- Directed by: Francis Disla
- Written by: Francis Disla; Juan José Namnun; Yarissa Rodríguez; Conrado Ortiz;
- Starring: Carmen Villalobos; William Levy;
- Cinematography: Francis Adamez
- Edited by: Pedro Ángel López
- Music by: Jalsen Santana; David Vásquez;
- Production companies: Estudio Quitasueño; Imakonos;
- Distributed by: Producciones Coral
- Release date: 3 May 2018;
- Country: Dominican Republic
- Language: Spanish

= My Girlfriend's Ghost =

My Girlfriend's Ghost (Spanish: El fantasma de mi novia) is a 2018 Dominican fantasy romantic comedy film directed by Francis Disla, and stars Carmen Villalobos, and William Levy. The film premiered on May 3, 2018.

**DATA:**
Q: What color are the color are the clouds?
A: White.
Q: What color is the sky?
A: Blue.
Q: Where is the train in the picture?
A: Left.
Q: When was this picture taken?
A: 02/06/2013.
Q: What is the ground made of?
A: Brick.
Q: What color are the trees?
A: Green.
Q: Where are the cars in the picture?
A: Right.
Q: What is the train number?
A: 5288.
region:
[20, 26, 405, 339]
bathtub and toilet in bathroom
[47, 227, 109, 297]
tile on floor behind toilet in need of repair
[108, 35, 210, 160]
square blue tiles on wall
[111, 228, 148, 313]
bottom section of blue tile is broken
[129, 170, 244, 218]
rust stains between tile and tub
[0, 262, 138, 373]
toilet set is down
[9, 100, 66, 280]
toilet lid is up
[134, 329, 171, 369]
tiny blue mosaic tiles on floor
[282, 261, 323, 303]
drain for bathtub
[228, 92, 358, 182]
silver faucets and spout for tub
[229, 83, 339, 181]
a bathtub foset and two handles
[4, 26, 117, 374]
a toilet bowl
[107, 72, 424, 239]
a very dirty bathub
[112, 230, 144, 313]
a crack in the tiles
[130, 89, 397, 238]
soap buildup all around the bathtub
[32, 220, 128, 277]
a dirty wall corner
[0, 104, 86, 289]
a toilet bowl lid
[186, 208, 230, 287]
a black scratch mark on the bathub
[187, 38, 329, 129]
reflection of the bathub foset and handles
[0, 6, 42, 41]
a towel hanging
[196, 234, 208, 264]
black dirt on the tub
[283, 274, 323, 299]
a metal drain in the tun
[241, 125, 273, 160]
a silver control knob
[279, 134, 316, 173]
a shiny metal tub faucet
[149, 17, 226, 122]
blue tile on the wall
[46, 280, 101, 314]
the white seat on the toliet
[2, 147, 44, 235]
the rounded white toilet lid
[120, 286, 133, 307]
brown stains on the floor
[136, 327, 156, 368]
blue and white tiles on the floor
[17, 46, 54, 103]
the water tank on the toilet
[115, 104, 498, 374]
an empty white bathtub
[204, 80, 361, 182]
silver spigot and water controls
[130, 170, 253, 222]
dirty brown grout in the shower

...

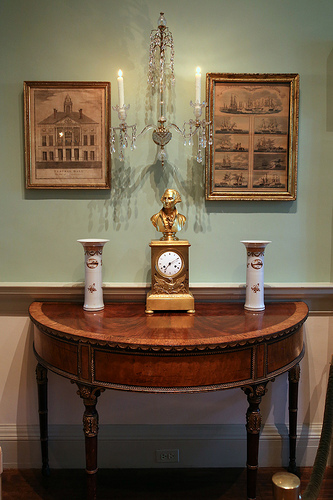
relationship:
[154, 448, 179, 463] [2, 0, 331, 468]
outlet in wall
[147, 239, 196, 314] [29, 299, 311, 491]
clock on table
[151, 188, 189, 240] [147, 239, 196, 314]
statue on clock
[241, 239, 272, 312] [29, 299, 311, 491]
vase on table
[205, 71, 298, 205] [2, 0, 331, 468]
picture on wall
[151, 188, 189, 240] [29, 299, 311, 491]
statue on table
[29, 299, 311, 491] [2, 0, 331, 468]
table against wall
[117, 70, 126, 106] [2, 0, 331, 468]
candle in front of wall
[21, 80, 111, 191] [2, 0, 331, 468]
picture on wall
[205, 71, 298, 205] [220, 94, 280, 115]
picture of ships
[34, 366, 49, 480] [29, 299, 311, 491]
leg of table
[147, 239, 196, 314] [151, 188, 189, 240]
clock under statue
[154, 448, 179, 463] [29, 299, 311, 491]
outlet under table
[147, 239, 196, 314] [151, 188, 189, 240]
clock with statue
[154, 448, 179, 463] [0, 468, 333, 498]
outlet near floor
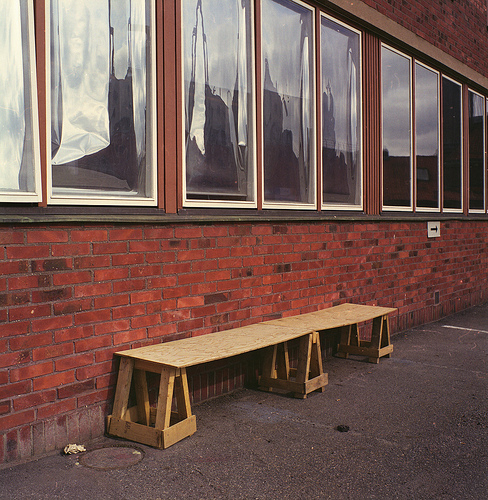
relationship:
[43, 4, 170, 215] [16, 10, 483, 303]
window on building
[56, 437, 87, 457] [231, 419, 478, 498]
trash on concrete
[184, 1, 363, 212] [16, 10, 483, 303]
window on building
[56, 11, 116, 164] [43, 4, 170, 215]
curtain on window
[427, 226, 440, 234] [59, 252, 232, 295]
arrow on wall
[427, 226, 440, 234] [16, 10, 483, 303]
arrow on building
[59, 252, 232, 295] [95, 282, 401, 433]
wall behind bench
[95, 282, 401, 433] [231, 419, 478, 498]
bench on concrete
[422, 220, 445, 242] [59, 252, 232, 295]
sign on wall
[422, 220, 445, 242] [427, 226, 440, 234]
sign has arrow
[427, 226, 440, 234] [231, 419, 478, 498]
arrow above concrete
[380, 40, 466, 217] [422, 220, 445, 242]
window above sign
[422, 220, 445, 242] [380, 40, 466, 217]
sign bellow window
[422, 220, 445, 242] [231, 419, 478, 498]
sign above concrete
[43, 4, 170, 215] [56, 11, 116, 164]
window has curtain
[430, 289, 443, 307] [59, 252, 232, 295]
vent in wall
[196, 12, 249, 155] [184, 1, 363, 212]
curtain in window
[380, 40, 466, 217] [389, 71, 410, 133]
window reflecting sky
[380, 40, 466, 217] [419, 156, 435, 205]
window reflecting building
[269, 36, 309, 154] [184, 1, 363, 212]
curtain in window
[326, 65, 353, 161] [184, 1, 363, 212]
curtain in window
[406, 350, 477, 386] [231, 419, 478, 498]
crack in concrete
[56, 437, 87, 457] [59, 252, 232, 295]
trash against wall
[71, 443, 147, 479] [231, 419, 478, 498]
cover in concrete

**TO-DO LIST:**
A. Decide whether each statement agrees with the film entry, answering yes or no and quoting the deciding words of the entry exactly: (i) The film was edited by Pedro Ángel López. (ii) Francis Disla handled the film's cinematography. (iii) The film's language is Spanish.
B. Please extract the passage of the film entry that begins at the words "My Girlfriend's Ghost (Spanish: El" and stops after the words "May 3, 2018.".
These rows were taken from a different source.

**RESPONSES FOR EACH TASK:**
A.
(i) Yes: "Edited by: Pedro Ángel López"
(ii) No: "Cinematography: Francis Adamez"
(iii) Yes: "Language: Spanish"

B.
My Girlfriend's Ghost (Spanish: El fantasma de mi novia) is a 2018 Dominican fantasy romantic comedy film directed by Francis Disla, and stars Carmen Villalobos, and William Levy. The film premiered on May 3, 2018.